Start of EXCERPT

Now we run the `pbit_optimizer_with_rbm`. This function implements the combined update rule that merges Physics (Data Misfit) and AI (RBM Free Energy).

### 6.1. The Hybrid Update Equation

$$
m_{k+1} = m_k - \eta \left( \nabla \Phi_{data}(m_k) + \alpha \cdot \nabla \mathcal{F}_{RBM}(m_k) \right) + \sqrt{2 T_k} \cdot \xi
$$

**Where:**
* $m_k$: The conductivity model at step $k$.
* $\eta$: Learning rate (Step size).
* $\nabla \Phi_{data}$: The gradient from the Maxwell solver (Physics). Pushes model to fit data.
* $\nabla \mathcal{F}_{RBM}$: The gradient from the RBM (AI). Pushes model to look geological.
* $\alpha$: Weighting factor (The "SciML coefficient") determined by auto-tuning.
* $T_k$: Annealing temperature at step $k$.
* $\xi$: Random Gaussian noise.

We also use **Averaging** (averaging the last 1000 steps) to clean up the stochastic noise and reveal the sharp structure.

End of EXCERPT
Start of PROVIDED RECORDS

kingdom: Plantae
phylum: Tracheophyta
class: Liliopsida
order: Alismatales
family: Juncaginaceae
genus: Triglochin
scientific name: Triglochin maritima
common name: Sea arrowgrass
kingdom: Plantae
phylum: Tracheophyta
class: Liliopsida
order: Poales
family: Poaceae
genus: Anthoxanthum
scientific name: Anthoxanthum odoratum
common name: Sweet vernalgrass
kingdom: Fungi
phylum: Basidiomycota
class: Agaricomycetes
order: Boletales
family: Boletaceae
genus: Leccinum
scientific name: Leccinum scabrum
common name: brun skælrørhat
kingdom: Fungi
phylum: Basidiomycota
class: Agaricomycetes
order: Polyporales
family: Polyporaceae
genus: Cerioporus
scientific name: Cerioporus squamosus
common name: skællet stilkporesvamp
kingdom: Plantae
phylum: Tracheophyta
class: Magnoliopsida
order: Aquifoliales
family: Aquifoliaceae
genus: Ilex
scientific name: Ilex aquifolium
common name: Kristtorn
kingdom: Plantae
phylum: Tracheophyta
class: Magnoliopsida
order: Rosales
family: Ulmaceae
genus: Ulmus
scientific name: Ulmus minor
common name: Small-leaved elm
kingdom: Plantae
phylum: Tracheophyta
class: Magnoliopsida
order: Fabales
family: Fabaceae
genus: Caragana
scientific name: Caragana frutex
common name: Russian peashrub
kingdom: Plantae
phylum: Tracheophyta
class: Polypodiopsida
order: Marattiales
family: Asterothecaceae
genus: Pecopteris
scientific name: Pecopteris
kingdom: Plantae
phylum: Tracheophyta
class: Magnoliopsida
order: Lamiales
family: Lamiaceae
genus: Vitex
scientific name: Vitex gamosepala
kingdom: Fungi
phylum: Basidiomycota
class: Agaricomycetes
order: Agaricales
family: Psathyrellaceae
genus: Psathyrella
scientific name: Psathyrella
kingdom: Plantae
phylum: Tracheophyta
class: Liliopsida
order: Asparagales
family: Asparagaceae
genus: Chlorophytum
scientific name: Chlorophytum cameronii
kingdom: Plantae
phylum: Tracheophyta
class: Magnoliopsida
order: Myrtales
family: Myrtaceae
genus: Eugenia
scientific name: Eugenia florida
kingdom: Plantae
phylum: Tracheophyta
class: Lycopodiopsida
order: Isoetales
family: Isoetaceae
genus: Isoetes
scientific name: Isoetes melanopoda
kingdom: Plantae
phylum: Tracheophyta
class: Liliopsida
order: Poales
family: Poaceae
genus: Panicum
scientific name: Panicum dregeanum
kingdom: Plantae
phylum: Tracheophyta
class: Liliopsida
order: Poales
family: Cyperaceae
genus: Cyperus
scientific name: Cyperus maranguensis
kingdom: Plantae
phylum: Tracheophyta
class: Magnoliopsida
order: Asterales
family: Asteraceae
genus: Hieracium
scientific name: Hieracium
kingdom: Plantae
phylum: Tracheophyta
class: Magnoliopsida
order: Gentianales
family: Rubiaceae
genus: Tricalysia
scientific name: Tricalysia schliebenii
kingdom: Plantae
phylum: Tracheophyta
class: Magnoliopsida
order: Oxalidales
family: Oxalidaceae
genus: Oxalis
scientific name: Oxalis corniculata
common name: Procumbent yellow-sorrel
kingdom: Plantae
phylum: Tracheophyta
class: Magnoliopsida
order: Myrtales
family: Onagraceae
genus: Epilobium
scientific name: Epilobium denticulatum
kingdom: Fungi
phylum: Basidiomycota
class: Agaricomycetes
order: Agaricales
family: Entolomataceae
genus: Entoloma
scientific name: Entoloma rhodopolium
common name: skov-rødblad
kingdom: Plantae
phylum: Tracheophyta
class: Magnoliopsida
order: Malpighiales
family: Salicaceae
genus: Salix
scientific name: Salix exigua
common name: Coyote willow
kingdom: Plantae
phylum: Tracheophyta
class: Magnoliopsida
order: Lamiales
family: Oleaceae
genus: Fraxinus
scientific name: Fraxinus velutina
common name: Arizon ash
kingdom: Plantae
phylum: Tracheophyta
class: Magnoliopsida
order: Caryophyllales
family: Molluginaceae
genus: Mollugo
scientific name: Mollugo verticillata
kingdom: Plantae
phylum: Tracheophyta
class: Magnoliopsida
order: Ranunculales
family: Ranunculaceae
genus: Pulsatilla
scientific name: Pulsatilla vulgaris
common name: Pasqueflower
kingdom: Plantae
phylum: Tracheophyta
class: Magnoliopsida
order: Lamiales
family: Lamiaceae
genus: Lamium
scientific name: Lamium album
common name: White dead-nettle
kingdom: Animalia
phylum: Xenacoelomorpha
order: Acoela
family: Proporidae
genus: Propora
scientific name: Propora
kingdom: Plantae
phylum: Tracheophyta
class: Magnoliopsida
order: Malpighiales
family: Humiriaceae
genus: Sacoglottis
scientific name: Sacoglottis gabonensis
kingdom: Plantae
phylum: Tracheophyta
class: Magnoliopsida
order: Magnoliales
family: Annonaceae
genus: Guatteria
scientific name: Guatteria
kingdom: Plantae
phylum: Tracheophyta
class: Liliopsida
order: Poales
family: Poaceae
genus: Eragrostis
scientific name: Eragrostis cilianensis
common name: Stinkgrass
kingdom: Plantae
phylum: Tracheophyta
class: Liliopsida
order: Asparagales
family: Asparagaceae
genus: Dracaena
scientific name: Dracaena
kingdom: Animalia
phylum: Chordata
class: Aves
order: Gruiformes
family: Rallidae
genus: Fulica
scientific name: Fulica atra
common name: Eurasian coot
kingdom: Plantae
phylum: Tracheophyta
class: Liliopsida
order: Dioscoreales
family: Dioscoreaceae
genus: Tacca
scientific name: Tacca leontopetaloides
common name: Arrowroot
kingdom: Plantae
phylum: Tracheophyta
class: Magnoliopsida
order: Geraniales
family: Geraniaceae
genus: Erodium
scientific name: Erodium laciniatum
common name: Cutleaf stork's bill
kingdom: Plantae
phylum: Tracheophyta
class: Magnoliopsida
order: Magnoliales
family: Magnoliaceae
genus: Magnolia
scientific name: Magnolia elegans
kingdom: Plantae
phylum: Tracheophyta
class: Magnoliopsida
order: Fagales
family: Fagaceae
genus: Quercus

End of PROVIDED RECORDS

WRITTEN TASKS.
(1) Answer these questions from the excerpt on the hybrid update equation.
(a) What is the name of the function that is run?
(b) What determines the weighting factor alpha?
(c) How many of the last steps are averaged?
(2) Write the next part of the excerpt on the hybrid update equation, starting after its last sentence.

WRITTEN RESPONSES.
(1)
(a) `pbit_optimizer_with_rbm`
(b) Auto-tuning
(c) 1000

(2)
In [None]:
print("Starting Hybrid Inversion...")
m_final, hist, phi = pbit_optimizer_with_rbm(
    grad_engine, 
    m_init, 
    freqs, 
    mesh, 
    n_steps=4000, 
    lr=best_lr, 
    t_start=0.1, 
    t_end=0.0001, 
    rbm_path=RBM_FILENAME,
    alpha=best_alpha,
    average_last_steps=1000 # Clean up the noise
)

m_final_2d = m_final.reshape((NY, NZ))

## 7. Results: Physics vs. AI

Compare the True Model with the SciML Recovered Model. Observe how the RBM has helped the optimizer to make "decisions" and form sharp boundaries, effectively acting as a discrete geological regularizer.

In [None]:
plt.figure(figsize=(12, 5))

ax1 = plt.subplot(1, 3, 1)
MT2DVisualizer.plot_model(mesh, np.log10(sigma_true), ax=ax1, title="True Model (Blocky)")

ax2 = plt.subplot(1, 3, 2)
MT2DVisualizer.plot_model(mesh, m_final_2d, ax=ax2, title=f"SciML Result (Phi={phi:.1f})")

ax3 = plt.subplot(1, 3, 3)
plt.plot(hist)
plt.title("Convergence")
plt.xlabel("Iteration")
plt.grid(True)

plt.tight_layout()
plt.show()